Fact: Richard Branson is far cooler and far, far richer than your granddad (unless your gramps is Richard Branson, in which case, I tip my hat to you). Beyond his vast wealth, Branson is a serial entrepreneur estimated to be worth about £3 billion. During his lifetime he has started 320 companies including Virgin Airlines which sprang into life because he was pissed off with the state of the commercial aviation industry. Another of his money spewing offspring, Virgin Media, offers catch up services… for a price.

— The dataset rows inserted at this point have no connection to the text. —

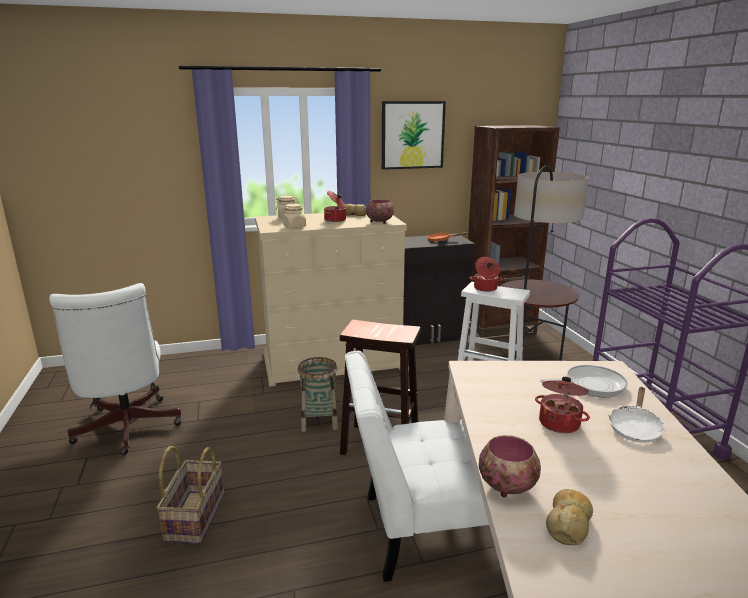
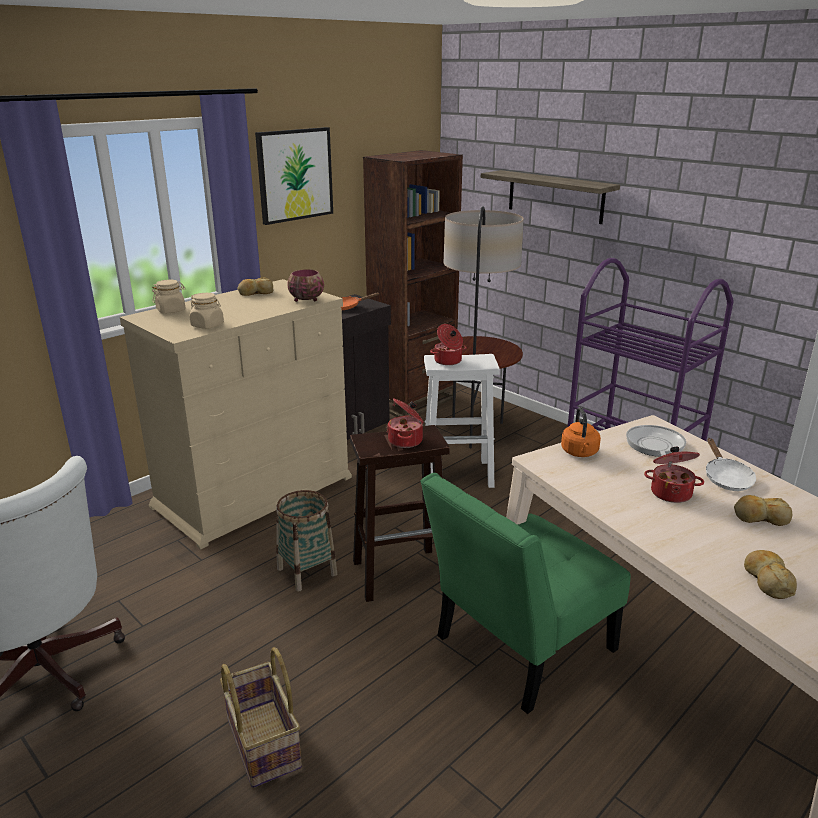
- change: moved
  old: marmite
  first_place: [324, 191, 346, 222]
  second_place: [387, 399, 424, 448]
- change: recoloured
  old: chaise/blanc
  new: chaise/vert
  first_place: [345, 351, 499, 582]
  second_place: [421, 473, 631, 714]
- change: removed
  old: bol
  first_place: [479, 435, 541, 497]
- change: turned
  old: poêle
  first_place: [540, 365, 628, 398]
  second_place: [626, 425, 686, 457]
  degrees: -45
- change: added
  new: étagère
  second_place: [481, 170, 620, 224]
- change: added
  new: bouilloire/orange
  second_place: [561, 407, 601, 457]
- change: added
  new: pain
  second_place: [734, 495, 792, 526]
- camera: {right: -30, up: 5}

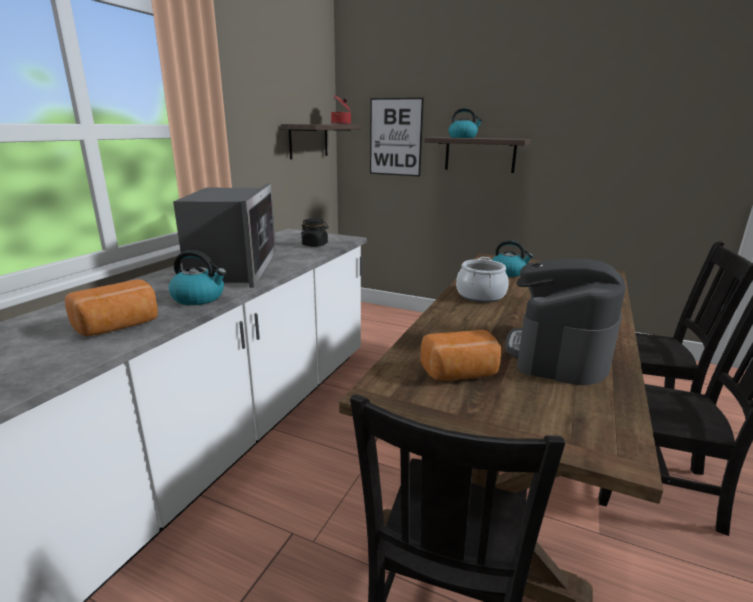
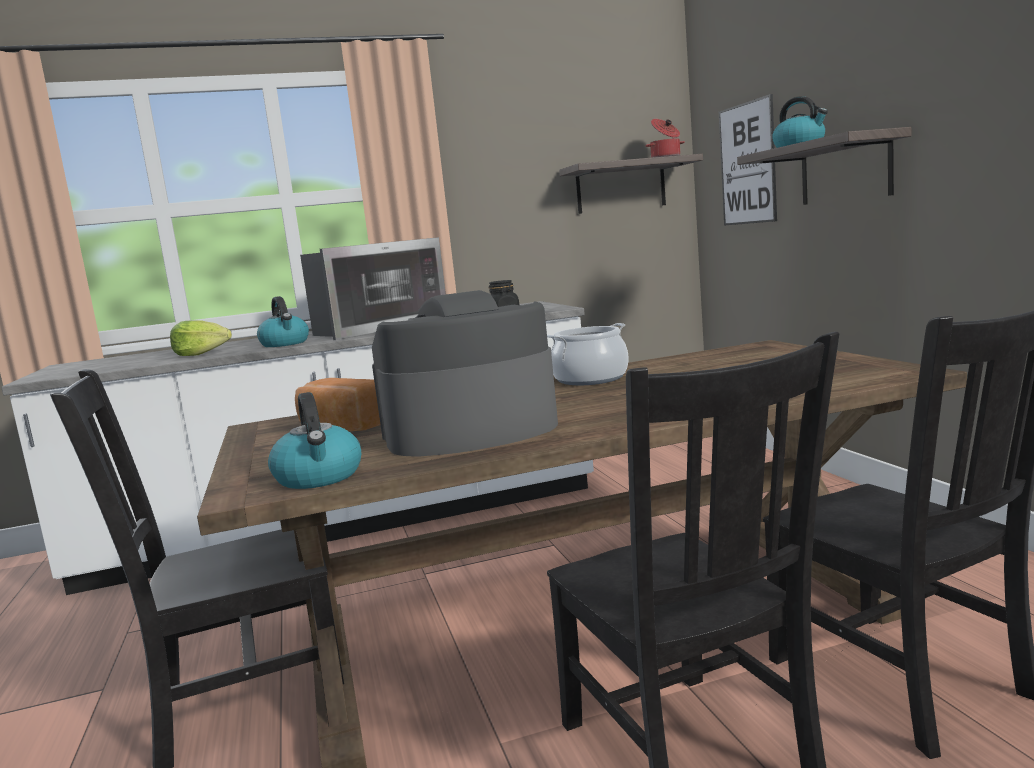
- change: replaced
  old: pain
  new: laitue
  first_place: [65, 279, 158, 337]
  second_place: [170, 320, 232, 356]
- change: moved
  old: bouilloire
  first_place: [492, 240, 534, 277]
  second_place: [268, 392, 361, 489]
- camera: {right: 50, up: -10}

Not to be outdone by Sky, Virgin came up with the Classic Collection. Think of it as a kind of ‘Sky very-Lite’. It’s definitely cheaper and (a phone, broadband and viewing package) only costs £24 a month but then you need to factor in the additional installation fee of £49.99 and £169 for a Freeview+ HD box. Grand total: £507. A touch more expensive than Sky with one major flaw: viewing options are crap – less than half the channels you’ll find on Sky.

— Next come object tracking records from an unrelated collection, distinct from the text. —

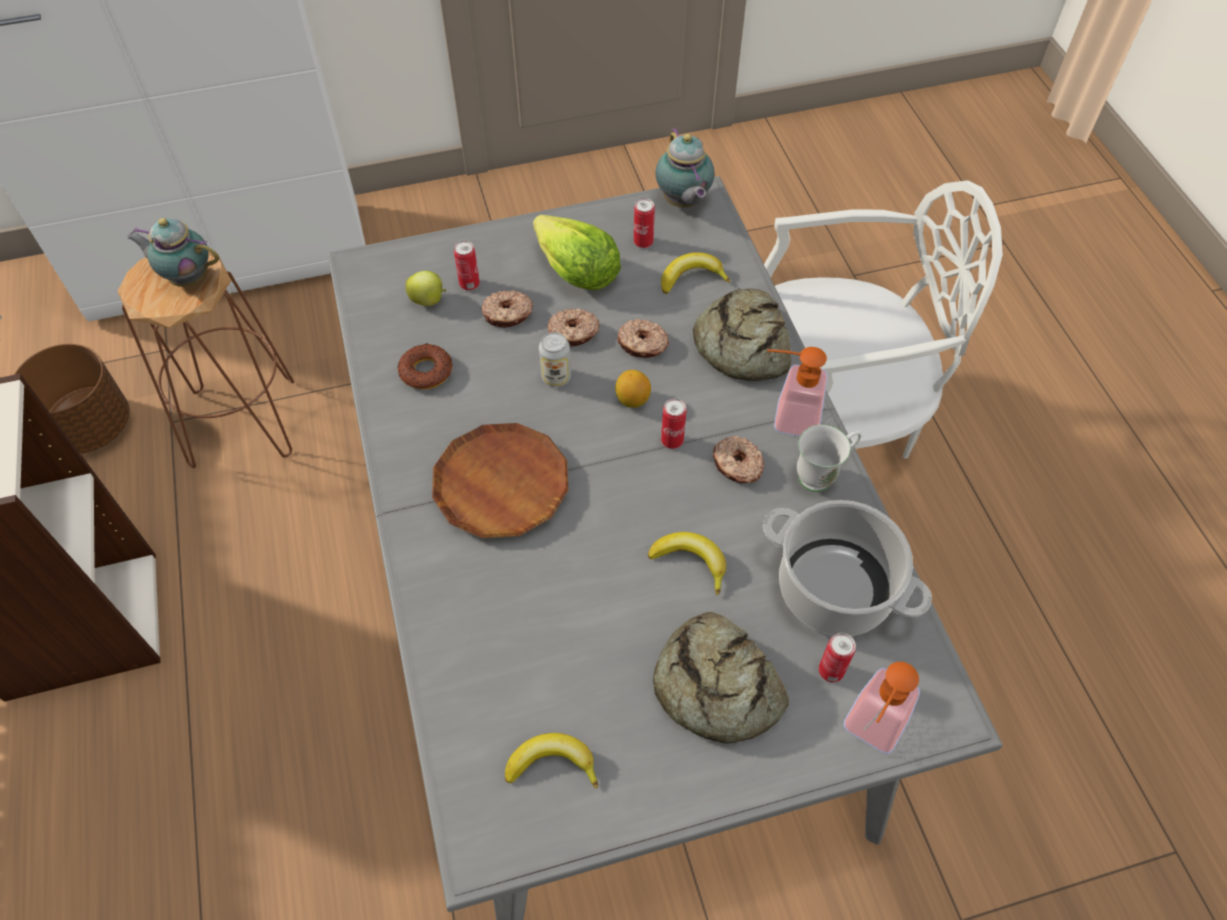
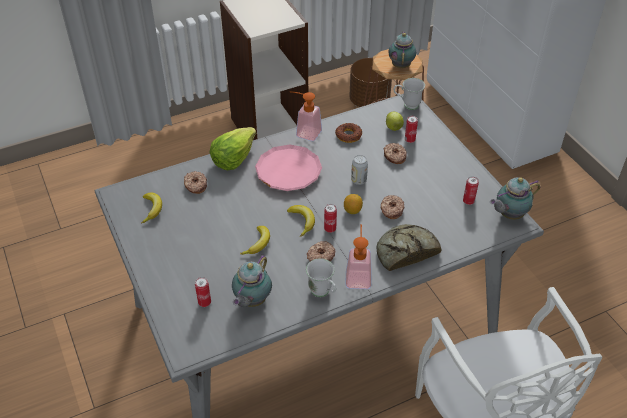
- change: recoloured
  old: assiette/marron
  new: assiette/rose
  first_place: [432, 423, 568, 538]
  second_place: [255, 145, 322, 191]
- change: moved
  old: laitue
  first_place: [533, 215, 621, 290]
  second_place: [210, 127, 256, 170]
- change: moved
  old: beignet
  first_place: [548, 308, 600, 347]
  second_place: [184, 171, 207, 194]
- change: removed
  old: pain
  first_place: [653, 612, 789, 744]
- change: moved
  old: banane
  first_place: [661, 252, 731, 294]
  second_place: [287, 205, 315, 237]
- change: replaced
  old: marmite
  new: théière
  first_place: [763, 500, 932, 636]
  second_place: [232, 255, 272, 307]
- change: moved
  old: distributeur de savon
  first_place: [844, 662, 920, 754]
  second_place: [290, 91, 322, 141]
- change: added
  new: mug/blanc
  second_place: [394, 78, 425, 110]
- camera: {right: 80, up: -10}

Apart from shouting obscenities at city boys and girls who’re willing to part with their dignity in order to become his lap dog, what is Alan Sugar best know for? Got it yet? No? AMSTRAD. Back in the 80’s, this company could have been the Microsoft of Britain. So what went wrong? The computers were crap! A series of ill-fated products followed including video phones and a PDA heavier than the War and Peace tomes made AMSTRAD a bit of laughing stock. Well, Alan’s back with a new venture: WhoView. Who’s laughing now?
Err, me. YouView is being pitched as the bargain bucket of the catch up TV genre. The problem is that it’s far from cheap. The box will set you back about £299. So far, so good and far cheaper than either Sky or Virgin but you need a broadband connection with a minimum speed of 3MB. Let’s say you can get a decent connection for £8 a month. That brings the total cost to £495. Being the nice guys that they are, BT will give you a YouView box for free if you sign up for their Infinity broadband – a snip at £29 a month. On a final note, don’t expect to be left in shock and awe at the selection of channels available.
Three choices. All expensive but none of them really lack the killer blow that would have me running, debit card in hand, to fall into a particular company’s tender, caring embrace. If you’re already a subscriber to one of the providers above then you probably don’t have a problem forking out a bit more cash for catch up TV. Personally, I can live with Freeview and my creaky old video recorder as I really don’t want to pay out to see the warped landscape that is that is a news reporters skin under the unflattering glare of HD TV.